Sérgio I. Campos G.*
A América Latina e o Caribe contêm mais de 30% da água doce do planeta, dos glaciares nas montanhas dos Andes às florestas dos vulcões na América Central. No entanto, um quarto do território da região é coberto por zonas áridas. E, embora sejamos apenas cerca de 6% da população mundial, os efeitos da mudança climática sentidos em inundações e secas aumentaram em intensidade e frequência, afetando perigosamente as fontes de água, tanto nos povoados como nas cidades. Portanto, proporcionar acesso a serviços de água e saneamento de qualidade para populações a cada dia mais urbanas não será um trabalho fácil.
Nas duas últimas décadas, a região da América Latina e Caribe esteve à altura dos desafios em termos de acesso: entre 1990 e 2015, mais de 220 milhões de pessoas (de um total de 600 milhões) foram incorporadas aos serviços de água e saneamento. A porcentagem de pessoas com acesso a melhores serviços de água passou de 85% a 95% e, em saneamento adequado, a porcentagem subiu de 67% para 83%.
Mas não podemos parar por aí. Hoje há ainda 34 milhões de pessoas sem acesso a água e os números são mais alarmantes para saneamento: 106 milhões não têm acesso a saneamento adequado e 19 milhões defecam ao ar livre. Como é de esperar, as estatísticas são ainda piores para os mais vulneráveis e para as áreas mais remotas do continente. A grande disparidade urbana-rural se traduz em uma cobertura de serviços de água e saneamento rural em 2015 (84% e 64%, respectivamente) semelhante à cobertura das áreas urbanas 25 anos atrás.

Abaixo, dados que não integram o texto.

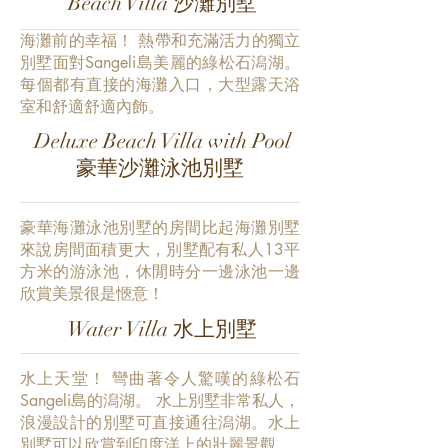
Beach Villa 沙灘別墅
海灘前的幸福！ 熱帶和充滿活力的獨立
別墅面對Sangeli島美麗的綠松石潟湖。
每個都有直接的海灘入口，大型露天浴
室和舒適舒適內飾。
Deluxe Beach Villa with Pool
豪華沙灘泳池別墅
豪華海灘泳池別墅的房間比起海灘別墅
來說房間面積更大，別墅配有私人13平
方米的游泳池，休閒時分一邊泳池一邊
欣賞美景很是愜意！
Water Villa 水上別墅
水上天堂！ 彎曲著令人驚嘆的綠松石
Sangeli島的潟湖。 水上別墅非常私人，
浪漫設計的別墅可直接通往潟湖。水上
別墅可以欣賞到印度洋上的壯麗景觀。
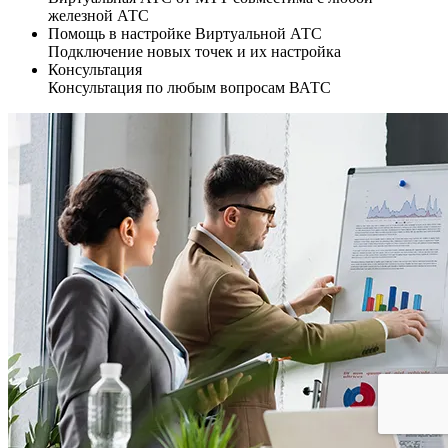
железной АТС
Помощь в настройке Виртуальной АТС
Подключение новых точек и их настройка
Консультация
Консультация по любым вопросам ВАТС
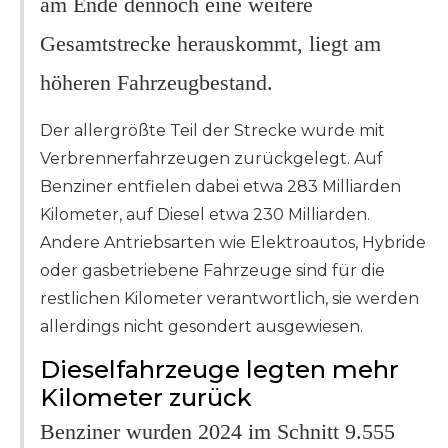
am Ende dennoch eine weitere
Gesamtstrecke herauskommt, liegt am
höheren Fahrzeugbestand.
Der allergrößte Teil der Strecke wurde mit
Verbrennerfahrzeugen zurückgelegt. Auf
Benziner entfielen dabei etwa 283 Milliarden
Kilometer, auf Diesel etwa 230 Milliarden.
Andere Antriebsarten wie Elektroautos, Hybride
oder gasbetriebene Fahrzeuge sind für die
restlichen Kilometer verantwortlich, sie werden
allerdings nicht gesondert ausgewiesen.
Dieselfahrzeuge legten mehr
Kilometer zurück
Benziner wurden 2024 im Schnitt 9.555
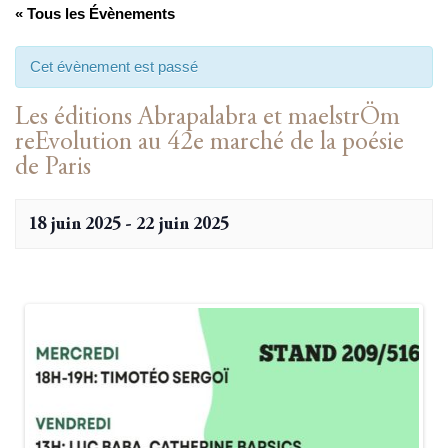
« Tous les Évènements
Cet évènement est passé
Les éditions Abrapalabra et maelstrÖm
reEvolution au 42e marché de la poésie
de Paris
18 juin 2025
-
22 juin 2025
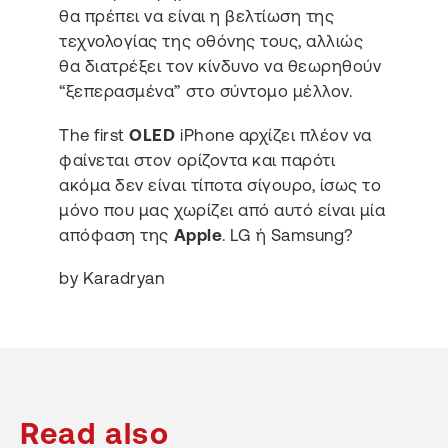
θα πρέπει να είναι η βελτίωση της
τεχνολογίας της οθόνης τους, αλλιώς
θα διατρέξει τον κίνδυνο να θεωρηθούν
“ξεπερασμένα” στο σύντομο μέλλον.
The first
OLED
iPhone αρχίζει πλέον να
φαίνεται στον ορίζοντα και παρότι
ακόμα δεν είναι τίποτα σίγουρο, ίσως το
μόνο που μας χωρίζει από αυτό είναι μία
απόφαση της
Apple
. LG ή Samsung?
by Karadryan
Read also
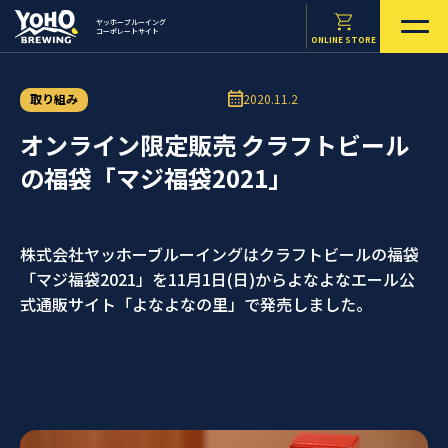
ヤッホーブルーイング
コーポレートサイト
ONLINE STORE
取り組み
2020.11.2
オンライン限定販売 クラフトビール
の福袋「マジ福袋2021」
株式会社ヤッホーブルーイングはクラフトビールの福袋
「マジ福袋2021」を11月1日(日)からよなよなエール公
式通販サイト「よなよなの里」で発売しました。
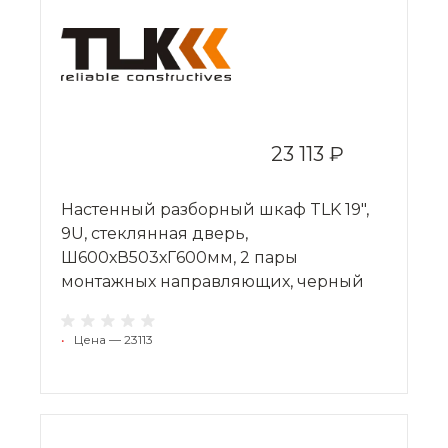
23 113 ₽
Настенный разборный шкаф TLK 19",
9U, стеклянная дверь,
Ш600хВ503хГ600мм, 2 пары
монтажных направляющих, черный
•
Цена — 23113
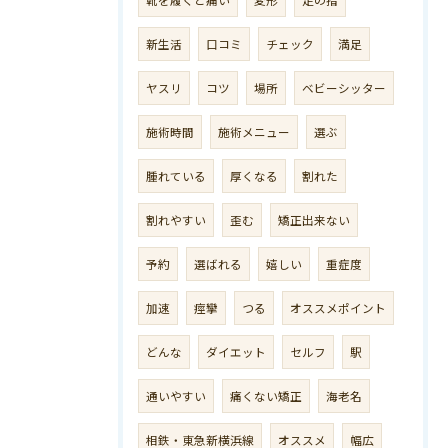
新生活
口コミ
チェック
満足
ヤスリ
コツ
場所
ベビーシッター
施術時間
施術メニュー
選ぶ
腫れている
厚くなる
割れた
割れやすい
歪む
矯正出来ない
予約
選ばれる
嬉しい
重症度
加速
痙攣
つる
オススメポイント
どんな
ダイエット
セルフ
駅
通いやすい
痛くない矯正
海老名
相鉄・東急新横浜線
オススメ
幅広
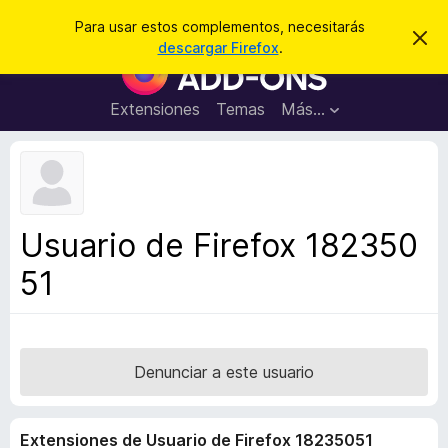
B
Iniciar sesión
Para usar estos complementos, necesitarás
I
u
descargar Firefox
.
g
B
s
n
u
o
c
r
s
Extensiones
Temas
Más...
a
a
c
r
r
e
a
s
d
t
e
o
a
r
v
Usuario de Firefox 182350
i
d
s
51
e
o
c
o
m
p
Denunciar a este usuario
l
e
Extensiones de Usuario de Firefox 18235051
m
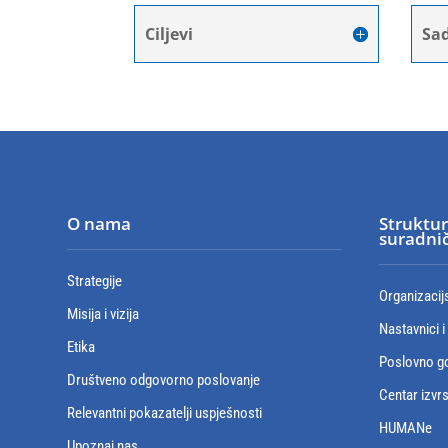
Ciljevi
Sad
O nama
Struktur
suradnič
Strategije
Organizacij
Misija i vizija
Nastavnici i
Etika
Poslovno go
Društveno odgovorno poslovanje
Centar izvr
Relevantni pokazatelji uspješnosti
HUMANe
Upoznaj nas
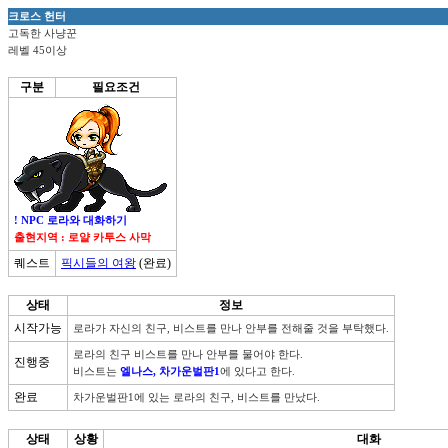
크로스 헌터
고독한 사냥꾼
레벨 45이상
구분
필요조건
! NPC 로라와 대화하기
출현지역 : 로얄 카투스 사막
퀘스트
픽시들의 여왕
(완료)
상태
정보
시작가능
로라가 자신의 친구, 비스트를 만나 안부를 전해줄 것을 부탁했다.
로라의 친구 비스트를 만나 안부를 물어야 한다.

진행중
비스트는 
엘나스, 차가운벌판1
에 있다고 한다.
완료
차가운벌판1에 있는 로라의 친구, 비스트를 만났다.  
상태
상황
대화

Por que persistem essas desigualdades na cobertura? Poderíamos pensar que se trata de um problema de financiamento. De fato, como região, temos investido nos últimos 25 anos menos de meio ponto percentual de nosso produto interno bruto em nova infraestrutura de água e saneamento. Enfrentamos também um desafio na manutenção de nossas redes já existentes. Por exemplo, do total da água produzida, cerca de metade se perde nas redes devido, principalmente, a fugas físicas.
A este cenário soma-se o desafio de cumprir os Objetivos de Desenvolvimento Sustentável, adotados no final de setembro na 70ª Assembleia Geral das Nações Unidas, que propõem uma agenda de desenvolvimento sustentável ambiciosa para 2030. O Objetivo 6 está centrado em assegurar a disponibilidade e o manejo sustentável de água e saneamento para todos. O que significa que os governos não só precisam trabalhar para garantir a qualidade do serviço, mas também devem reduzir a contaminação das águas residuais, fortalecer a governança da água, melhorar a eficiência no uso de nossos recursos hídricos e proteger nosso capital natural.
Para alcançar acesso universal à água em 2030, a região precisaria investir, no mínimo, 28 bilhões de dólares
De quanto financiamento estamos falando para alcançar esse objetivo nos próximos 15 anos? Estes são alguns números: apenas para alcançar acesso universal à água, a região precisaria investir, no mínimo, 28 bilhões de dólares, e o investimento em saneamento teria que ser ainda maior, de 49 bilhões. Isso representaria um ritmo de investimento de cerca de 5,1 bilhões de dólares por ano.
No tratamento de águas residuais, ainda estamos muito atrasados: em nível regional, estima-se que são tratados apenas 18% dos esgotos gerados, em comparação com 60%, em média, nos países de alta renda. Para 2030, teríamos que reduzir pela metade a porcentagem de águas não tratadas, o que exigiria um investimento, só nos grandes centros urbanos, de mais 30 bilhões de dólares.
Além de alcançar o acesso universal, temos o desafio de melhorar a qualidade do serviço para os que já estão conectados à rede. Calcula-se que cerca de 200 milhões de pessoas recebam um serviço descontínuo de menos de 24 horas por dia. Salvo exceções, a região também não tem dados sobre a qualidade/potabilidade da água.
Como, então, a América Latina e o Caribe podem implementar, medir e monitorar efetivamente esse novo Objetivo 6? Felizmente, contamos com experiências de sucesso com as quais podemos aprender, como é o caso de Medelin e outras grandes cidades, como Montevideu, Monterrey, Quito, São Paulo ou Santiago, onde se tem conseguido trabalhar com êxito para garantir acesso sustentável e de qualidade para todos os cidadãos.
A chave está em fortalecer as instituições do setor para assegurar uma boa prestação de serviços e conservação da água, além de garantir fontes de financiamento tanto públicas como privadas, nacionais e internacionais. O desafio que enfrentamos é grande, mas não se pode falar de desenvolvimento sustentável sem proporcionar água e saneamento de qualidade para todos.
*Sergio I. Campos G. é chefe da Divisão de Água e Saneamento do BID.